Anthropological perspectives and methodologies can offer developers significant contextual understanding of stakeholders’ worlds and how they are affected by their technology. Often this involves drawing out the nuances in values and behaviours that sit outside a development team’s direct personal experience. Much of this can’t be captured by metrics, and demands a human centred approach to uncover the variety of values held across and within different cultures.

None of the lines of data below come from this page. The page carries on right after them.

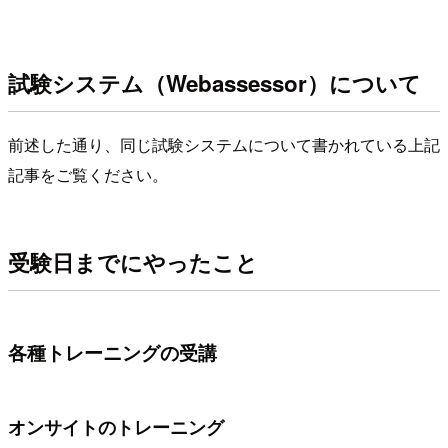
試験システム（Webassessor）について
前述した通り、同じ試験システムについて書かれている上記
記事をご覧ください。
受験日までにやったこと
各種トレーニングの受講
オンサイトのトレーニング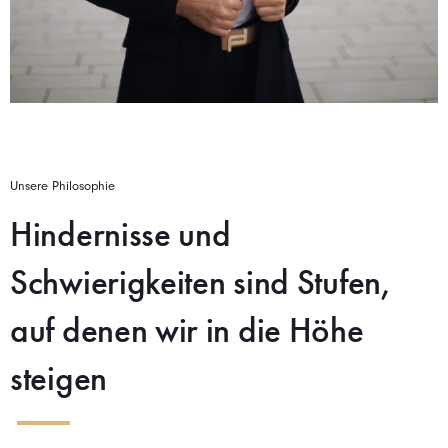
Unsere Philosophie
Hindernisse und
Schwierigkeiten sind Stufen,
auf denen wir in die Höhe
steigen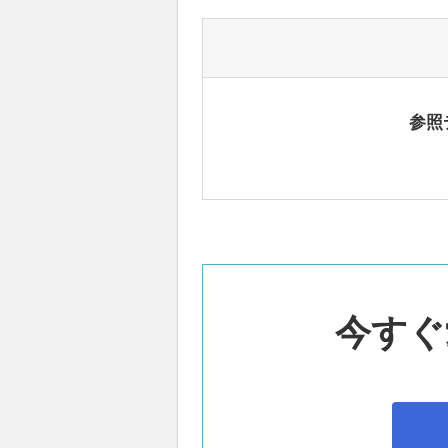
参照
今すぐ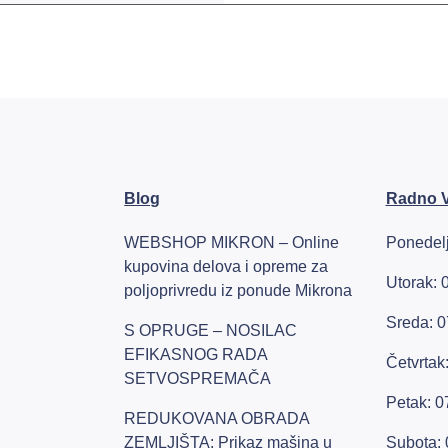
Blog
Radno 
WEBSHOP MIKRON – Online
Ponedelj
kupovina delova i opreme za
Utorak: 
poljoprivredu iz ponude Mikrona
Sreda: 0
S OPRUGE – NOSILAC
EFIKASNOG RADA
Četvrtak
SETVOSPREMAČA
Petak: 0
REDUKOVANA OBRADA
ZEMLJIŠTA: Prikaz mašina u
Subota: 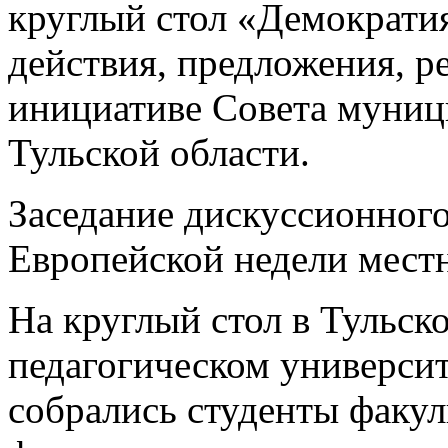
круглый стол «Демократия
действия, предложения, р
инициативе Совета муниц
Тульской области.
Заседание дискуссионного
Европейской недели мест
На круглый стол в Тульск
педагогическом университ
собрались студенты факул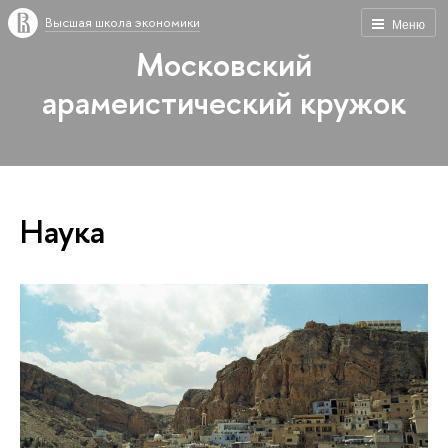
Высшая школа экономики
Меню
Московский
арамеистический кружок
Наука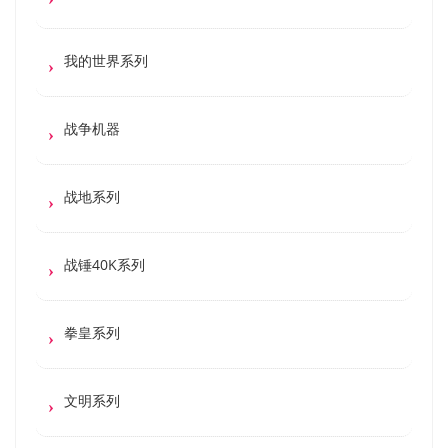
我的世界系列
战争机器
战地系列
战锤40K系列
拳皇系列
文明系列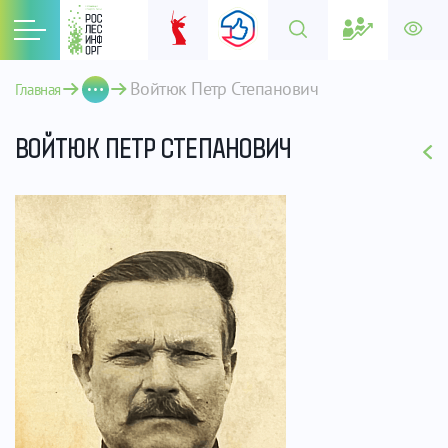
Войтюк Петр Степанович
Главная
ВОЙТЮК ПЕТР СТЕПАНОВИЧ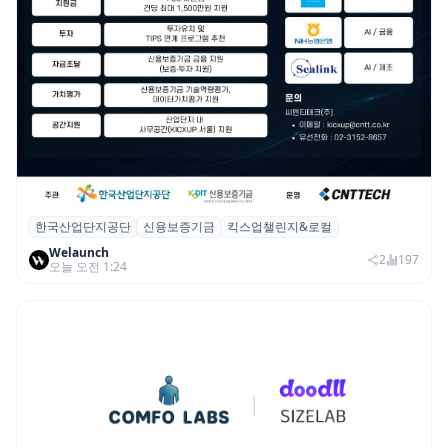
한국산업단지공단
신용보증기금
킥스업챌린지&로컬
산단공·신보, 2026 ‘킥스업 챌린지&로컬’ 참
Welaunch
여 스타트업 모집
2
197
오늘 오전 1:24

Integrating anthropological thinking and methods within AI design and development is one part of the solution to better alignment with stakeholder values. Ultimately, having a broad range of culturally diverse people working in AI is essential so that the broadest set of assumptions and implicit understandings of how the world works are brought to bear on what’s created. Without diverse perspectives from inside, there is a risk of creating AIs that are blind to the context they operate in. At worst, this risks marginalising the underrepresented, as argued by Abeba Birhane:
“People create, control, and are responsible for any system. For the most part such people consist of a homogeneous group of predominantly white, middle-class males from the Global North. Like any other tool, AI is one that reflects human inconsistencies, limitations, biases, and the political and emotional desires of the individuals behind it and the social and cultural ecology that embed it. Just like a mirror that reflects how society operates – unjust and prejudiced against some individuals and communities.”
The VAP will eventually be solved once those developing AI themselves have a better understanding of stakeholder values and design their technologies accordingly. To echo Jonathan Stray, this work also needs to happen now in order to reap the benefits down the line: “narrow alignment is worth working on for its own sake, and may also give us critical insight into the general alignment problem.” Equipped with a better understanding of user context, designers and developers will be better situated to minimise harms and maximise AI’s utility. Learning from anthropologists is one piece of that puzzle.